L’homme qui rétrécit

L’Homme, mesure de toute chose.

Ce qui est intéressant, dans L’homme qui rétrécit et qui contribue à donner au film une tonalité encore plus émouvante qu’effrayante, c’est le parti pris de montrer l’affreuse aventure survenue à Scott Carey (Grant Williams) de façon graduelle et irréversible. Les premières minutes situent rapidement les protagonistes, Scott et Louise (Randy Stuart), jeune couple heureux, aisé, aimant, tonique et donnent la raison du phénomène qui frappe le malheureux garçon : l’exposition à un nuage de radiations atomiques conjuguée malencontreusement à un épandage d’insecticides qui a déclenché une sorte de réaction en chaîne. On voit bien que les terreurs de 1957 ne sont plus celles des entraînées par les vampires et les loups-garous (qui reviendront toutefois très vite), mais celles des dangers d’une science qui n’est pas maîtrisée ou qui risque d’échapper à des apprentis sorciers ; Hiroshima et Nagasaki ne sont pas très loin dans les mémoires et la Guerre froide fait rage.
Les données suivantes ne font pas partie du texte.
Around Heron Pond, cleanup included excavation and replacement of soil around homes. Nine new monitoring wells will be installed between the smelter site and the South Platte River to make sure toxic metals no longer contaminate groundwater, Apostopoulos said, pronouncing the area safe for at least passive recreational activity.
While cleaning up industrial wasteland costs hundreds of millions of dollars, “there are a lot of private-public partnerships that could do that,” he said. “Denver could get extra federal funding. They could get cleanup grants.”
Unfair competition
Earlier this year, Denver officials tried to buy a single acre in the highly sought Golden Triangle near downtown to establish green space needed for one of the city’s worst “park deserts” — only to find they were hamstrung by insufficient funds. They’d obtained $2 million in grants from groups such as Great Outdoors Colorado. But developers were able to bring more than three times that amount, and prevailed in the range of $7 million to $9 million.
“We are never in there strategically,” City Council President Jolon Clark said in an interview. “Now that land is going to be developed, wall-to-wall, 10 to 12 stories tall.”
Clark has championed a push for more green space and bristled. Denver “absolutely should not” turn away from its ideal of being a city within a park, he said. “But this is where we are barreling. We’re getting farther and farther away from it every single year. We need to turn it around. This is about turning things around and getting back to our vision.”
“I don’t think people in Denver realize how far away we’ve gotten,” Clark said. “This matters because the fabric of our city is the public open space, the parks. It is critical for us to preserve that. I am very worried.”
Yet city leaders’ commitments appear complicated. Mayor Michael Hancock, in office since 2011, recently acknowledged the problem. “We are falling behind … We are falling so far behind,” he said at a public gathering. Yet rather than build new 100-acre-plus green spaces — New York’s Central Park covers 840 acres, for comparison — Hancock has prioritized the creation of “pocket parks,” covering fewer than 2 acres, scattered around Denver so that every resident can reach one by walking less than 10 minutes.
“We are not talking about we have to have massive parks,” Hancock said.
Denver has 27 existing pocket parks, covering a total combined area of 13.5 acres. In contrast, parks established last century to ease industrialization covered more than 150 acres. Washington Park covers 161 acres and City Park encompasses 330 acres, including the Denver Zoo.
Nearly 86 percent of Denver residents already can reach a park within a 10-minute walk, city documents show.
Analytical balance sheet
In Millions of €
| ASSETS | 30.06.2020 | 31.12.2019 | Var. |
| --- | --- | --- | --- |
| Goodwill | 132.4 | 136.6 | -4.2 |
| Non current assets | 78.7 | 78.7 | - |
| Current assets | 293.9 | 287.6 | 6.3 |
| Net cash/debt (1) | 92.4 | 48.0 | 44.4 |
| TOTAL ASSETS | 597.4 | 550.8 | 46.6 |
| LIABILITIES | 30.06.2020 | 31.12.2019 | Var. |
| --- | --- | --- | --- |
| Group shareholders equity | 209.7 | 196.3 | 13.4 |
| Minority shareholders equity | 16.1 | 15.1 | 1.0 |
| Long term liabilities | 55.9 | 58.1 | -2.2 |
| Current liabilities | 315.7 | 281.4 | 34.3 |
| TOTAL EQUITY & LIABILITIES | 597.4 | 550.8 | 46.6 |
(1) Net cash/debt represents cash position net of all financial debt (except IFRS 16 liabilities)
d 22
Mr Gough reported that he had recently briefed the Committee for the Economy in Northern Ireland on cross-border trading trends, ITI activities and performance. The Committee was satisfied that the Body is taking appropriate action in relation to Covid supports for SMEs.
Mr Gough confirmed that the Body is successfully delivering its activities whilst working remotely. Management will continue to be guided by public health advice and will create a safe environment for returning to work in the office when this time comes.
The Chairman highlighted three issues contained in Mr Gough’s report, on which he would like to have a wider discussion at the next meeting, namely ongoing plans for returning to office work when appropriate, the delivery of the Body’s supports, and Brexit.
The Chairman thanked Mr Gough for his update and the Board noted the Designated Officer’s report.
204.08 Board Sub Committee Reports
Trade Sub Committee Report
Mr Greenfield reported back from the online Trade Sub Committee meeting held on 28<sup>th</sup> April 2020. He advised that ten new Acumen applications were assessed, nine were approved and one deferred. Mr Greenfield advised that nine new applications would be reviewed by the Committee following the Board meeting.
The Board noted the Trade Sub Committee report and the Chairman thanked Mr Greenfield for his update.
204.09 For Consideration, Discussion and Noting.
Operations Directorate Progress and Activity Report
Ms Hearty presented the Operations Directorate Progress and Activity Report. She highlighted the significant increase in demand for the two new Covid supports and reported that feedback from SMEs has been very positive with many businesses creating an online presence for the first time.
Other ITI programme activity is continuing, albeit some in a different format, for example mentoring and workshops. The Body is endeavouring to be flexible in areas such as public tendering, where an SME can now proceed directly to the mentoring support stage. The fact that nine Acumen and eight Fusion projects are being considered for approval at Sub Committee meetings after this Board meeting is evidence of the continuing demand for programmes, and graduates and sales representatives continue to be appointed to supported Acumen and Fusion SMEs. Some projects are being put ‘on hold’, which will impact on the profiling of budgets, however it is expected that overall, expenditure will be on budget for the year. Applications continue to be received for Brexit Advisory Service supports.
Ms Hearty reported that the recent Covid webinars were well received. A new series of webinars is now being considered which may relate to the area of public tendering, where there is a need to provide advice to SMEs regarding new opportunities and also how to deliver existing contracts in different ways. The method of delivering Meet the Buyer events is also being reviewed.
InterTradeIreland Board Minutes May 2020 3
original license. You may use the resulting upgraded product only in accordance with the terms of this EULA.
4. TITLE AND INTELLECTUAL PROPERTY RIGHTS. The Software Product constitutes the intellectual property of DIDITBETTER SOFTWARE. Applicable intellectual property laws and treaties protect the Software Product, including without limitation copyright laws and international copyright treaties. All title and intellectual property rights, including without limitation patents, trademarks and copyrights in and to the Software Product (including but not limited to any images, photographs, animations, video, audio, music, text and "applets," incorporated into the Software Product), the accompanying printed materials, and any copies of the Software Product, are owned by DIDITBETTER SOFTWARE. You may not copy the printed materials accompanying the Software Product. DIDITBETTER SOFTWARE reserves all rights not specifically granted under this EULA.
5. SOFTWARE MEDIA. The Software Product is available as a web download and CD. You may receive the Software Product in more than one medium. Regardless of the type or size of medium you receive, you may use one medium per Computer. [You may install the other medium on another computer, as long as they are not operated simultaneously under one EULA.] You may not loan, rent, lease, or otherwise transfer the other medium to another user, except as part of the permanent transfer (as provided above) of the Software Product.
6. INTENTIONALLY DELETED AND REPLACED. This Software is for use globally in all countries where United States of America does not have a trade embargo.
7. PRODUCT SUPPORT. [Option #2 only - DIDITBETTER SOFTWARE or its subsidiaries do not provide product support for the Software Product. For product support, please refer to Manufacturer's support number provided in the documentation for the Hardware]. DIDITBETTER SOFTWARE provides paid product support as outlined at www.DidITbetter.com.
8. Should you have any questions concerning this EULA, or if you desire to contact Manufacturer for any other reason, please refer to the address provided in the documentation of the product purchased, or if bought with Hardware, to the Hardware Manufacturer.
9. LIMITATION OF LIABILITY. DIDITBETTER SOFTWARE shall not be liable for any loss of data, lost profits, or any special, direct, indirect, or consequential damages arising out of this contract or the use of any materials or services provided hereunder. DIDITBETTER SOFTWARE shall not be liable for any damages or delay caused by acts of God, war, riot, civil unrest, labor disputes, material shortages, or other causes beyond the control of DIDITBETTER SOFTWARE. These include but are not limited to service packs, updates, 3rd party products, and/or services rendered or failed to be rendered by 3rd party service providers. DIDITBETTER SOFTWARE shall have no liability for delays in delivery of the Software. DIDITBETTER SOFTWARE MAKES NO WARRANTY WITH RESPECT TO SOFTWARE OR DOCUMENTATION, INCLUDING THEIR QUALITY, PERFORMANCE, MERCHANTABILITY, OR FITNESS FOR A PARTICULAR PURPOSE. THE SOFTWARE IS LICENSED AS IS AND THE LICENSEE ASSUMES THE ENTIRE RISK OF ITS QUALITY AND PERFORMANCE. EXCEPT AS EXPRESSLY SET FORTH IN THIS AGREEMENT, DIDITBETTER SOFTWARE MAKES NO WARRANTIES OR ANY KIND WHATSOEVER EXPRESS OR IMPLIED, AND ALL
Le rétrécissement du pauvre Scott est d’abord constaté par une suite de petits faits d’apparence presque anodine : un pantalon qui semble trop long et trop large, une chemise dont le col baille ; des petits faits qui rencontrent presque du scepticisme chez ceux qui les constatent, la femme et le médecin du malheureux. Puis, dès que l’évidence s’impose, la mobilisation générale des scientifiques qui paraissent à l’origine presque plus étonnés qu’inquiets fait de Scott un terrain d’expérience.

Efficacité de la première ellipse temporelle. Saisi en contre-plongée, Charles Carey (Paul Langton), le frère aîné du héros, parle à son cadet dont on ne voit rien, puisqu’il est assis dans un fauteuil filmé de dos . Haut d’abord d’1,85 m, Scott Carey ne mesure plus que 83 cm. L’injection par les chercheurs d’un remède aléatoire stabilise quelque temps la régression mais il est bien sûr que tout est bouleversé. Étonnantes séquences où le malheureux fait connaissance de Clarisse (April Kent), ravissante naine d’une attraction foraine : Scott aime toujours sa femme Louise, mais il sent bien qu’elle et lui ne font plus partie du même monde… alors que Clarisse a sa taille, est même un tout petit peu plus petite que lui… jusqu’à ce que le processus de rétrécissement reprenne et que, horrifié, il fuie cette forme de bonheur. C’est drôlement bien, ce détachement progressif avec le monde normal, cet éloignement graduel…

Nouvelle ellipse, on ne sait combien de semaines plus tard : Scott vit maintenant dans une maison de poupée à sa taille, qui ne doit pas dépasser celle d’un doigt, sans doute moins. Le chat de la famille le chasse comme une souris. Le fuyant, il tombe dans la cave. Sa femme le croit mort. Fin de la première partie, la moins conventionnelle et sans doute la plus pathétique. La seconde, remarquablement réalisée est celle du récit de la survie de Scott dans l’environnement étrange et toujours dangereux de la cave : comment s’abriter, comment boire, comment manger, comment se défendre contre l’araignée gigantesque qui l’attaque, comment la tuer. Et tout cela en se résolvant peu à peu à l’évidence de la réalité : il va falloir vivre ainsi.

La fin du film qui voit Scott s’engager résolument, sous l’immensité du ciel étoilé, dans ce qui va être son existence, où sa taille diminuera encore jusqu’à la dimension d’une cellule, d’un atome, de moins qu’un atome est belle et presque exaltante : c’est l’Homme, mesure de toute chose (Platon – Protagoras), à proportion qu’il donne du sens à la Création.

C’est d’ailleurs pour cela qu’il a été créé par Dieu.